§ TASK BRIEF
Using the data below, copy every line that contains the word "Evolutionary".

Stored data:
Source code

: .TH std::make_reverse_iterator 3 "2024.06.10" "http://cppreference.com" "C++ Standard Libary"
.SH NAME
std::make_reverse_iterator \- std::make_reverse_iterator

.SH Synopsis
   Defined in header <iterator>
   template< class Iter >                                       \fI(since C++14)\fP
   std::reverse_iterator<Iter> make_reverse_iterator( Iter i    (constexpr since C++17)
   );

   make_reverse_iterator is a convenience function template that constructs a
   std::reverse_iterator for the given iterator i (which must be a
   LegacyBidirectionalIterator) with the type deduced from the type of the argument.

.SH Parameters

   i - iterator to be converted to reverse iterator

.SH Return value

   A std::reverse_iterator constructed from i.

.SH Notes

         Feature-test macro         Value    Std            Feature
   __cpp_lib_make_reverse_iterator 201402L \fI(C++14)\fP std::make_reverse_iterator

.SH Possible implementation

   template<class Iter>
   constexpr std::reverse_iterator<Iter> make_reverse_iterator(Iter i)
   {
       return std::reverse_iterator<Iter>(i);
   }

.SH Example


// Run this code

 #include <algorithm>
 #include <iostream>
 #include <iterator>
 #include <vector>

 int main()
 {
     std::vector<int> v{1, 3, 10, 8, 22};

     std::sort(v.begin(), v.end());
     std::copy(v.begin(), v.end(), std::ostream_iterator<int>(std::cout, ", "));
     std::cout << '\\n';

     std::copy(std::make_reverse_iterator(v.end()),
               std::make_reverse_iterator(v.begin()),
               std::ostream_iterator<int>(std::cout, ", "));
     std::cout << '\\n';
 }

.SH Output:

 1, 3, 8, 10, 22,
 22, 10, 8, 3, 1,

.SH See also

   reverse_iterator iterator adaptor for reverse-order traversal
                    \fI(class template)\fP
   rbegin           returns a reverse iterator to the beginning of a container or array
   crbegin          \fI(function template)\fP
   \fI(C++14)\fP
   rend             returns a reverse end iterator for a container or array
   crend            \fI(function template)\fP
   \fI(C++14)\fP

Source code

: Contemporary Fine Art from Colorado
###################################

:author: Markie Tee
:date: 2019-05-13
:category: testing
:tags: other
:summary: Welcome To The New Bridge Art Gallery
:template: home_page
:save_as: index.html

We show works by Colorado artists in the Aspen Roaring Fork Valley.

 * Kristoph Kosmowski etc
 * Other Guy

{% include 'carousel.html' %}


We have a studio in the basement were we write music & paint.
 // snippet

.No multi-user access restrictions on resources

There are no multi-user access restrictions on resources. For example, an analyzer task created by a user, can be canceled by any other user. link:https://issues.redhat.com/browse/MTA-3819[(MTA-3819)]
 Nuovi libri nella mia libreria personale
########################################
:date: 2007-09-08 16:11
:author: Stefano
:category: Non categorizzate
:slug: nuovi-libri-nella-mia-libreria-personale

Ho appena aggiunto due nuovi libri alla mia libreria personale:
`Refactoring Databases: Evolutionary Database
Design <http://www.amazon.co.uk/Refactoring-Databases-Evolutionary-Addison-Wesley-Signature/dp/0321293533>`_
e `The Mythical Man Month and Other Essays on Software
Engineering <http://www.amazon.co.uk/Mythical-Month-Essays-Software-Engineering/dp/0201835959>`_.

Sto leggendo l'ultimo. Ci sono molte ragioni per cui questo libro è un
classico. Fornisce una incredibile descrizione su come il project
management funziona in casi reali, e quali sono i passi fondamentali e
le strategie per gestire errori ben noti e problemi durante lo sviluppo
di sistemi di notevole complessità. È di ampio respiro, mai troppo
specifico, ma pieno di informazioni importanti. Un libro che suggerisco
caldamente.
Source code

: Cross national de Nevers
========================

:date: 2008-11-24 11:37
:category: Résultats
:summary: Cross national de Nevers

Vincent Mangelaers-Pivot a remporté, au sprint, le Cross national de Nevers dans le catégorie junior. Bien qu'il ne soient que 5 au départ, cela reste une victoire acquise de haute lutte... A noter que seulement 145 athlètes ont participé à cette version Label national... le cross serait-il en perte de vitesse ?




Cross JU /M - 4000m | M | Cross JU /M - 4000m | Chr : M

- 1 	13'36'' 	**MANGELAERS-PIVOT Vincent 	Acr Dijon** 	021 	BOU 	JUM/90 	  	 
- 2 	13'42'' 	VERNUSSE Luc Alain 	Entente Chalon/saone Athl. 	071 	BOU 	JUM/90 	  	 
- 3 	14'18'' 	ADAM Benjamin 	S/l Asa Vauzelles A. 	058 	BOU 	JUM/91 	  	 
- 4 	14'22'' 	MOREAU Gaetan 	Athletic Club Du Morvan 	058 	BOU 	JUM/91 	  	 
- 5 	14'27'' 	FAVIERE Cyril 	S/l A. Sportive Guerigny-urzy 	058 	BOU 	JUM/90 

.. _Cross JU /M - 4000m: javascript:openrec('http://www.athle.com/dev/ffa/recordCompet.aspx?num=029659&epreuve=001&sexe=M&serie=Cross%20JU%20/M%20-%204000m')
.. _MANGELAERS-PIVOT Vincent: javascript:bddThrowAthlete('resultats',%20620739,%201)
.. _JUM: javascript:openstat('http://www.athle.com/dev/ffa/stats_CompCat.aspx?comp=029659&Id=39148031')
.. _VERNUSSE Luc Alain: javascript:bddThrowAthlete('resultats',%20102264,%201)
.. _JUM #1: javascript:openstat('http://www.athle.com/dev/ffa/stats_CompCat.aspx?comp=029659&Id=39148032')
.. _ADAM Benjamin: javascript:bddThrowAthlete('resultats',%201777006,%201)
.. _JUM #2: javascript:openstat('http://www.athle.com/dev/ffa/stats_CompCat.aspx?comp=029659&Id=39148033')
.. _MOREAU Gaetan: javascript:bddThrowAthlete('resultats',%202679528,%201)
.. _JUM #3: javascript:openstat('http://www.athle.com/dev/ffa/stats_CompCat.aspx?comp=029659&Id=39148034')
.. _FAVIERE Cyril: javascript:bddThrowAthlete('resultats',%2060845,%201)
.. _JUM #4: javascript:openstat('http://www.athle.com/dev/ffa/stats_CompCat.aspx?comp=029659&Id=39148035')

§ ANSWER TO THE PROBLEM
`Refactoring Databases: Evolutionary Database
Design <http://www.amazon.co.uk/Refactoring-Databases-Evolutionary-Addison-Wesley-Signature/dp/0321293533>`_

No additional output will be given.